Job :: Each entry should be duplicated verbatim; its pictures should not be.
======== Given data
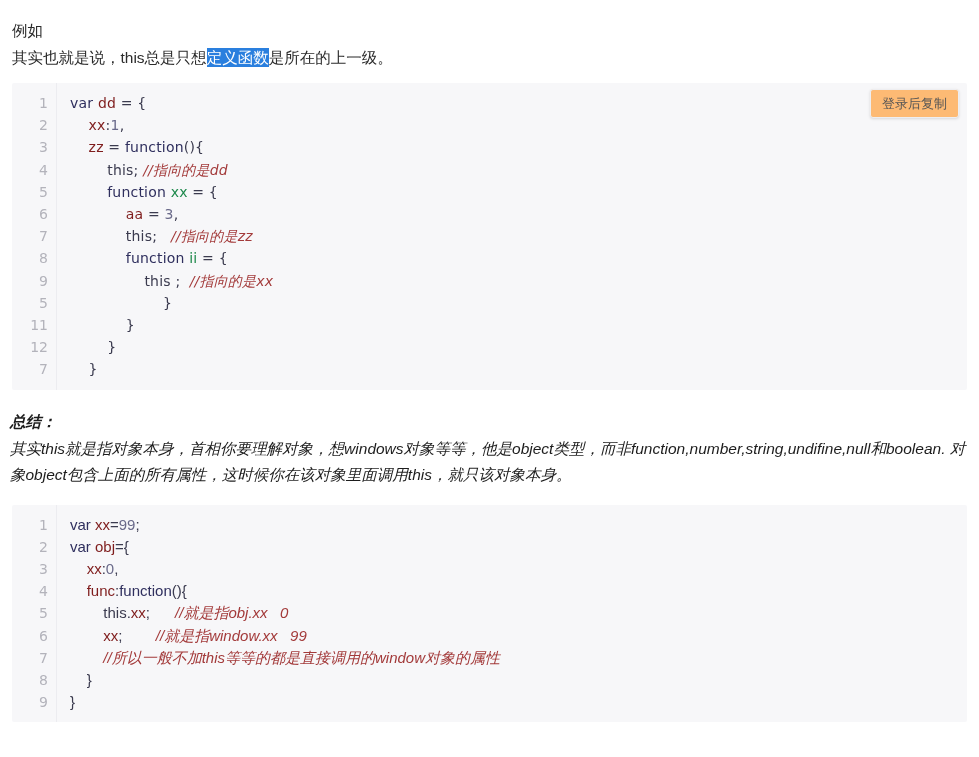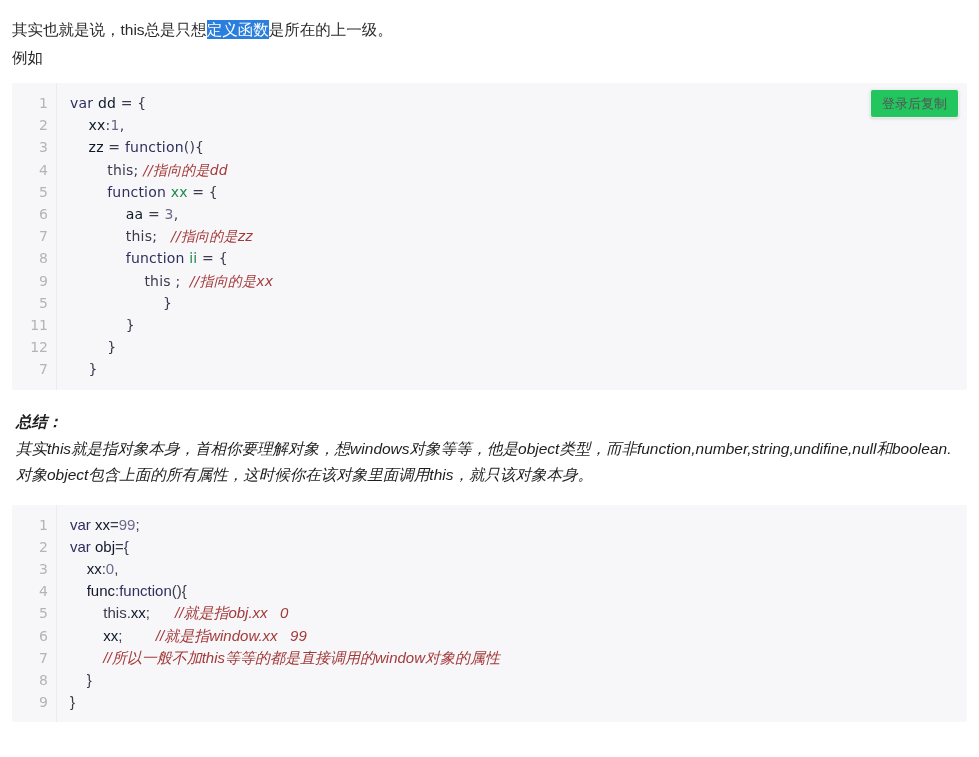--- a/index.html
+++ b/index.html
@@ -101,50 +101,50 @@
   .block-2 .cl {
     font-family: Liberation Sans, sans-serif;
     font-size: 15px;
   }
 
   .pad-top { height: 9px; }
   .pad-bot { height: 9px; }
 
   
   .kw   { color: #2f2f5e; }
-  .var  { color: #0f172a; }
+  .var  { color: #7f1d1d; }
   .id   { color: #1f8a4d; }
   .num  { color: #6a6a8a; }
   .punc { color: #3b3b4f; }
   .cmt  {
     color: #a33a3a;
     font-style: italic;
     text-align: right;
   }
 
   
   .copy-btn {
     position: absolute;
     top: 6px;
     right: 8px;
-    background: #22c55e;
+    background: #fdba74;
     color: #555555;
     font-size: 13px;
     line-height: 1;
     padding: 7px 11px;
     border-radius: 3px;
     border: 1px solid #eeeef1;
     box-shadow: 0 1px 3px rgba(0,0,0,0.13);
     cursor: pointer;
     white-space: nowrap;
   }
 
   
   .summary {
-    padding: 0 16px;
+    padding: 0 10px;
     margin-top: 19px;
   }
   .summary-line {
     font-weight: bold;
     font-style: italic;
     font-size: 15.5px;
     line-height: 26px;
     color: #1d1d1d;
     white-space: pre-wrap;
   }
@@ -156,22 +156,22 @@
     color: #1d1d1d;
     margin-top: 1px;
   }
 </style>
 </head>
 <body>
 
 <div class="page">
 
   <div class="intro">
+    <div class="intro-line second">例如</div>
     <div class="intro-line"><span>其实也就是说，this总是只想</span><span class="sel">定义函数</span><span>是所在的上一级。</span></div>
-    <div class="intro-line second">例如</div>
   </div>
 
   <div class="code-wrap first block-1">
     <div class="gutter-rule"></div>
     <div class="pad-top"></div>
     <table class="code-table">
       <tbody id="code-body-1">
           <tr>
             <td class="ln-col">
               <span class="ln">1</span>

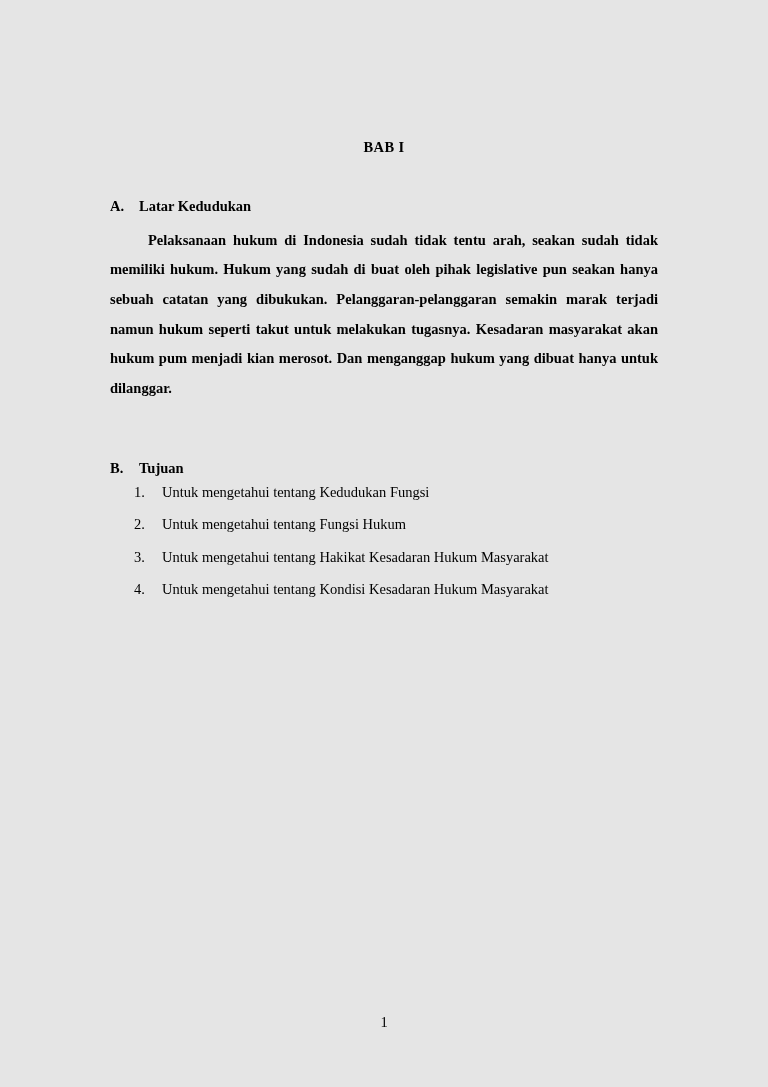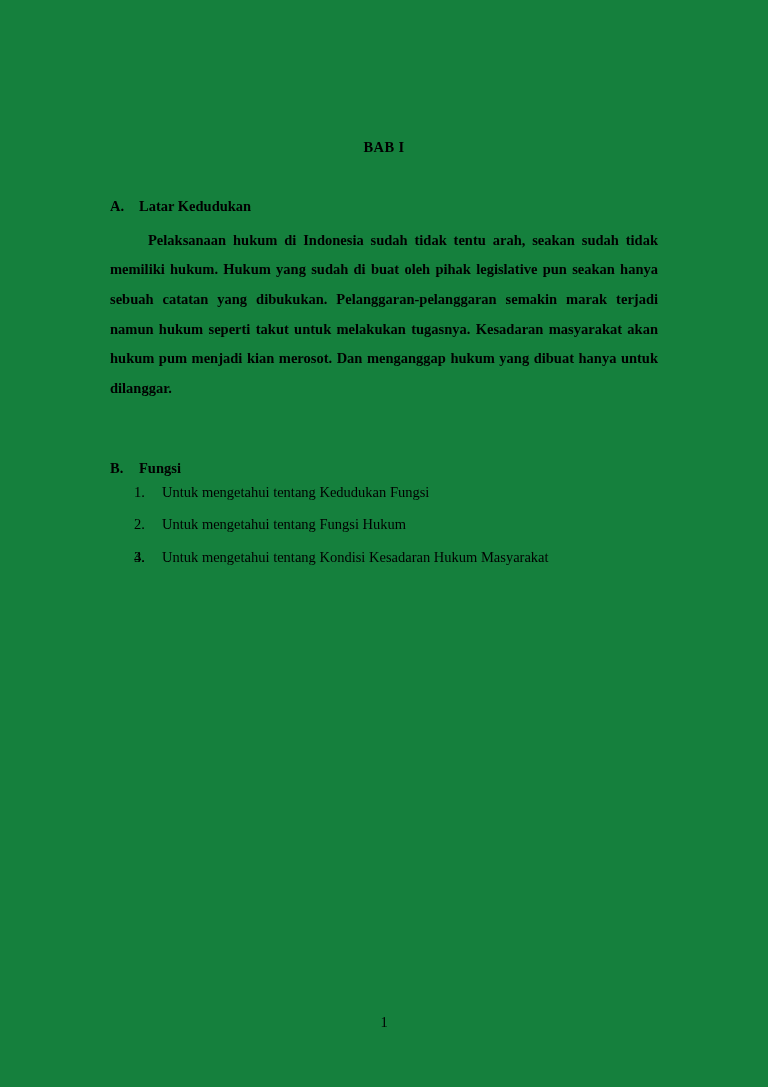--- a/index.html
+++ b/index.html
@@ -14,21 +14,21 @@
     color: #000000;
     position: relative;
     overflow: hidden;
   }
   .page {
     position: absolute;
     left: 0;
     top: 0;
     width: 768px;
     height: 1087px;
-    background: #15803d;
+    background: #e5e5e5;
     box-sizing: border-box;
     padding: 140px 110px 40px 110px;
   }
   .chapter-heading {
     text-align: center;
     font-weight: bold;
     font-size: 14.5px;
     letter-spacing: 0.4px;
     line-height: 1.0;
     margin: 0;
@@ -103,33 +103,34 @@
     <div class="section-heading">
       <span class="section-letter">A.</span>
       <span>Latar Kedudukan</span>
     </div>
     <p class="body-par">Pelaksanaan hukum di Indonesia sudah tidak tentu arah, seakan sudah tidak memiliki hukum. Hukum yang sudah di buat oleh pihak legislative pun seakan hanya sebuah catatan yang dibukukan. Pelanggaran-pelanggaran semakin marak terjadi namun hukum seperti takut untuk melakukan tugasnya. Kesadaran masyarakat akan hukum pum menjadi kian merosot. Dan menganggap hukum yang dibuat hanya untuk dilanggar.</p>
   </div>
 
   <div class="section-b">
     <div class="section-heading">
       <span class="section-letter">B.</span>
-      <span>Fungsi</span>
+      <span>Tujuan</span>
     </div>
     <ul class="list">
       <li class="list-item">
         <span class="list-num">1.</span>
         <span>Untuk mengetahui tentang Kedudukan Fungsi</span>
       </li>
       <li class="list-item">
         <span class="list-num">2.</span>
         <span>Untuk mengetahui tentang Fungsi Hukum</span>
       </li>
       <li class="list-item">
         <span class="list-num">3.</span>
+        <span>Untuk mengetahui tentang Hakikat Kesadaran Hukum Masyarakat</span>
       </li>
       <li class="list-item">
         <span class="list-num">4.</span>
         <span>Untuk mengetahui tentang Kondisi Kesadaran Hukum Masyarakat</span>
       </li>
     </ul>
   </div>
 
   <div class="page-number">1</div>
 </div>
================
Exercise response ::
--- a/index.html
+++ b/index.html
@@ -101,50 +101,50 @@
   .block-2 .cl {
     font-family: Liberation Sans, sans-serif;
     font-size: 15px;
   }
 
   .pad-top { height: 9px; }
   .pad-bot { height: 9px; }
 
   
   .kw   { color: #2f2f5e; }
-  .var  { color: #0f172a; }
+  .var  { color: #7f1d1d; }
   .id   { color: #1f8a4d; }
   .num  { color: #6a6a8a; }
   .punc { color: #3b3b4f; }
   .cmt  {
     color: #a33a3a;
     font-style: italic;
     text-align: right;
   }
 
   
   .copy-btn {
     position: absolute;
     top: 6px;
     right: 8px;
-    background: #22c55e;
+    background: #fdba74;
     color: #555555;
     font-size: 13px;
     line-height: 1;
     padding: 7px 11px;
     border-radius: 3px;
     border: 1px solid #eeeef1;
     box-shadow: 0 1px 3px rgba(0,0,0,0.13);
     cursor: pointer;
     white-space: nowrap;
   }
 
   
   .summary {
-    padding: 0 16px;
+    padding: 0 10px;
     margin-top: 19px;
   }
   .summary-line {
     font-weight: bold;
     font-style: italic;
     font-size: 15.5px;
     line-height: 26px;
     color: #1d1d1d;
     white-space: pre-wrap;
   }
@@ -156,22 +156,22 @@
     color: #1d1d1d;
     margin-top: 1px;
   }
 </style>
 </head>
 <body>
 
 <div class="page">
 
   <div class="intro">
+    <div class="intro-line second">例如</div>
     <div class="intro-line"><span>其实也就是说，this总是只想</span><span class="sel">定义函数</span><span>是所在的上一级。</span></div>
-    <div class="intro-line second">例如</div>
   </div>
 
   <div class="code-wrap first block-1">
     <div class="gutter-rule"></div>
     <div class="pad-top"></div>
     <table class="code-table">
       <tbody id="code-body-1">
           <tr>
             <td class="ln-col">
               <span class="ln">1</span>

--- a/index.html
+++ b/index.html
@@ -14,21 +14,21 @@
     color: #000000;
     position: relative;
     overflow: hidden;
   }
   .page {
     position: absolute;
     left: 0;
     top: 0;
     width: 768px;
     height: 1087px;
-    background: #15803d;
+    background: #e5e5e5;
     box-sizing: border-box;
     padding: 140px 110px 40px 110px;
   }
   .chapter-heading {
     text-align: center;
     font-weight: bold;
     font-size: 14.5px;
     letter-spacing: 0.4px;
     line-height: 1.0;
     margin: 0;
@@ -103,33 +103,34 @@
     <div class="section-heading">
       <span class="section-letter">A.</span>
       <span>Latar Kedudukan</span>
     </div>
     <p class="body-par">Pelaksanaan hukum di Indonesia sudah tidak tentu arah, seakan sudah tidak memiliki hukum. Hukum yang sudah di buat oleh pihak legislative pun seakan hanya sebuah catatan yang dibukukan. Pelanggaran-pelanggaran semakin marak terjadi namun hukum seperti takut untuk melakukan tugasnya. Kesadaran masyarakat akan hukum pum menjadi kian merosot. Dan menganggap hukum yang dibuat hanya untuk dilanggar.</p>
   </div>
 
   <div class="section-b">
     <div class="section-heading">
       <span class="section-letter">B.</span>
-      <span>Fungsi</span>
+      <span>Tujuan</span>
     </div>
     <ul class="list">
       <li class="list-item">
         <span class="list-num">1.</span>
         <span>Untuk mengetahui tentang Kedudukan Fungsi</span>
       </li>
       <li class="list-item">
         <span class="list-num">2.</span>
         <span>Untuk mengetahui tentang Fungsi Hukum</span>
       </li>
       <li class="list-item">
         <span class="list-num">3.</span>
+        <span>Untuk mengetahui tentang Hakikat Kesadaran Hukum Masyarakat</span>
       </li>
       <li class="list-item">
         <span class="list-num">4.</span>
         <span>Untuk mengetahui tentang Kondisi Kesadaran Hukum Masyarakat</span>
       </li>
     </ul>
   </div>
 
   <div class="page-number">1</div>
 </div>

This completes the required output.